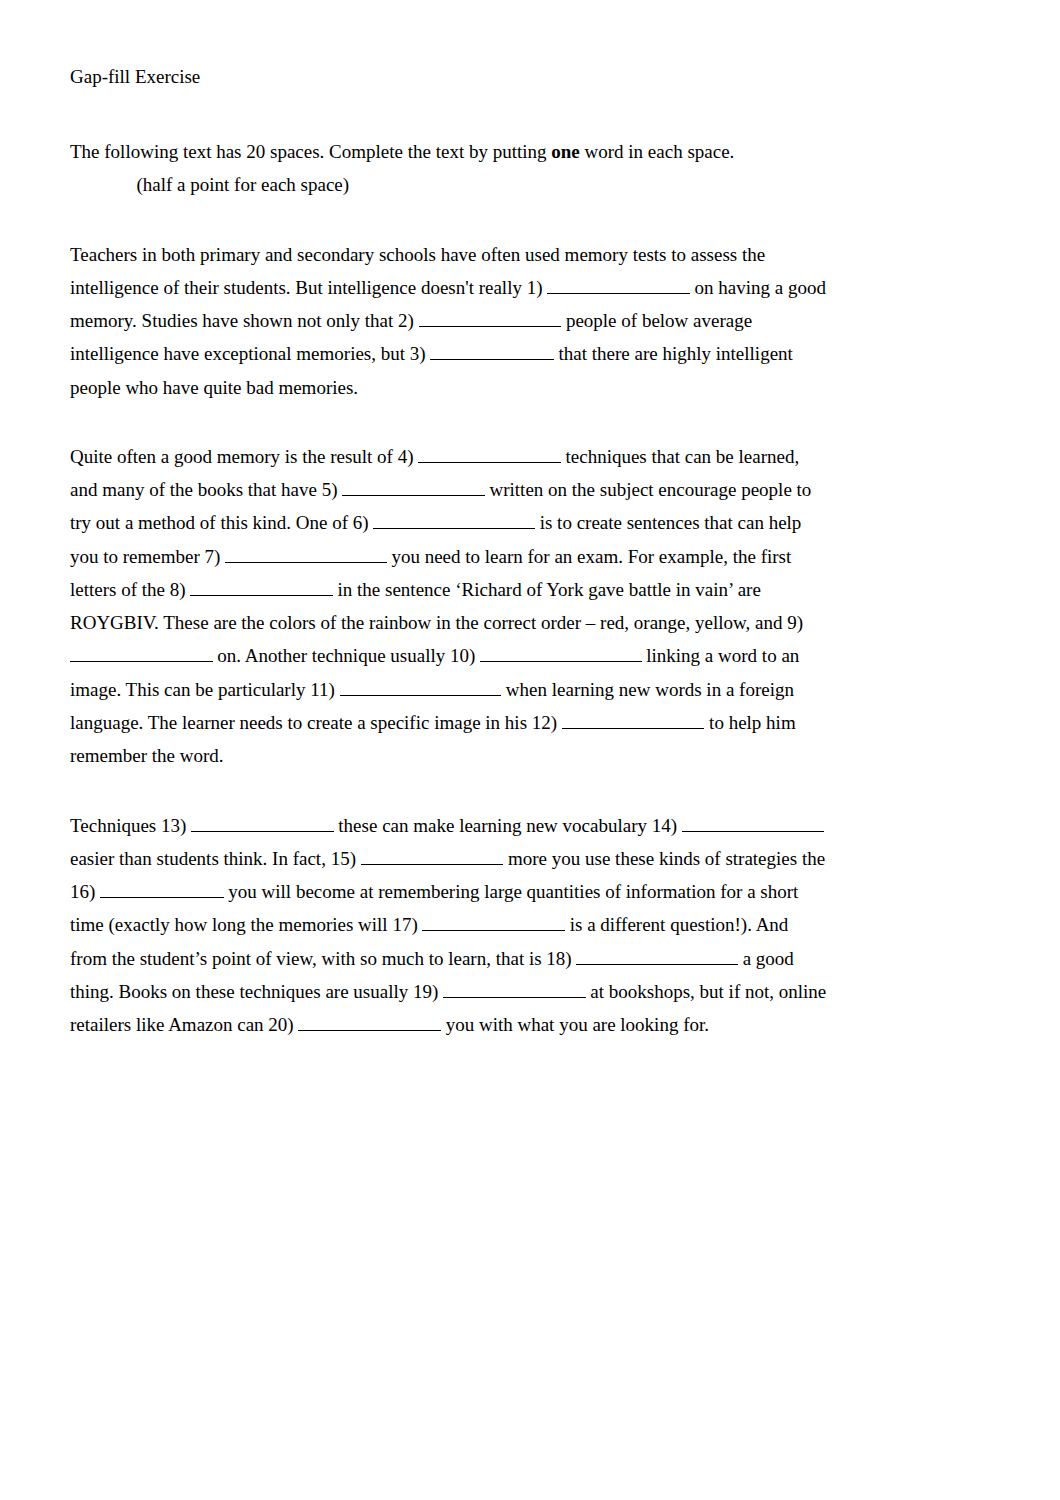Gap-fill Exercise
The following text has 20 spaces. Complete the text by putting one word in each space. (half a point for each space)
Teachers in both primary and secondary schools have often used memory tests to assess the intelligence of their students. But intelligence doesn't really 1) on having a good memory. Studies have shown not only that 2) people of below average intelligence have exceptional memories, but 3) that there are highly intelligent people who have quite bad memories.
Quite often a good memory is the result of 4) techniques that can be learned, and many of the books that have 5) written on the subject encourage people to try out a method of this kind. One of 6) is to create sentences that can help you to remember 7) you need to learn for an exam. For example, the first letters of the 8) in the sentence ‘Richard of York gave battle in vain’ are ROYGBIV. These are the colors of the rainbow in the correct order – red, orange, yellow, and 9) on. Another technique usually 10) linking a word to an image. This can be particularly 11) when learning new words in a foreign language. The learner needs to create a specific image in his 12) to help him remember the word.
Techniques 13) these can make learning new vocabulary 14) easier than students think. In fact, 15) more you use these kinds of strategies the 16) you will become at remembering large quantities of information for a short time (exactly how long the memories will 17) is a different question!). And from the student’s point of view, with so much to learn, that is 18) a good thing. Books on these techniques are usually 19) at bookshops, but if not, online retailers like Amazon can 20) you with what you are looking for.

#### DIRECTIONS FOR THIS TASK
Apart from the pictures, set down all the entries above exactly.

#### OUTPUT
Gap-fill Exercise
The following text has 20 spaces. Complete the text by putting one word in each space. (half a point for each space)
Teachers in both primary and secondary schools have often used memory tests to assess the intelligence of their students. But intelligence doesn't really 1) on having a good memory. Studies have shown not only that 2) people of below average intelligence have exceptional memories, but 3) that there are highly intelligent people who have quite bad memories.
Quite often a good memory is the result of 4) techniques that can be learned, and many of the books that have 5) written on the subject encourage people to try out a method of this kind. One of 6) is to create sentences that can help you to remember 7) you need to learn for an exam. For example, the first letters of the 8) in the sentence ‘Richard of York gave battle in vain’ are ROYGBIV. These are the colors of the rainbow in the correct order – red, orange, yellow, and 9) on. Another technique usually 10) linking a word to an image. This can be particularly 11) when learning new words in a foreign language. The learner needs to create a specific image in his 12) to help him remember the word.
Techniques 13) these can make learning new vocabulary 14) easier than students think. In fact, 15) more you use these kinds of strategies the 16) you will become at remembering large quantities of information for a short time (exactly how long the memories will 17) is a different question!). And from the student’s point of view, with so much to learn, that is 18) a good thing. Books on these techniques are usually 19) at bookshops, but if not, online retailers like Amazon can 20) you with what you are looking for.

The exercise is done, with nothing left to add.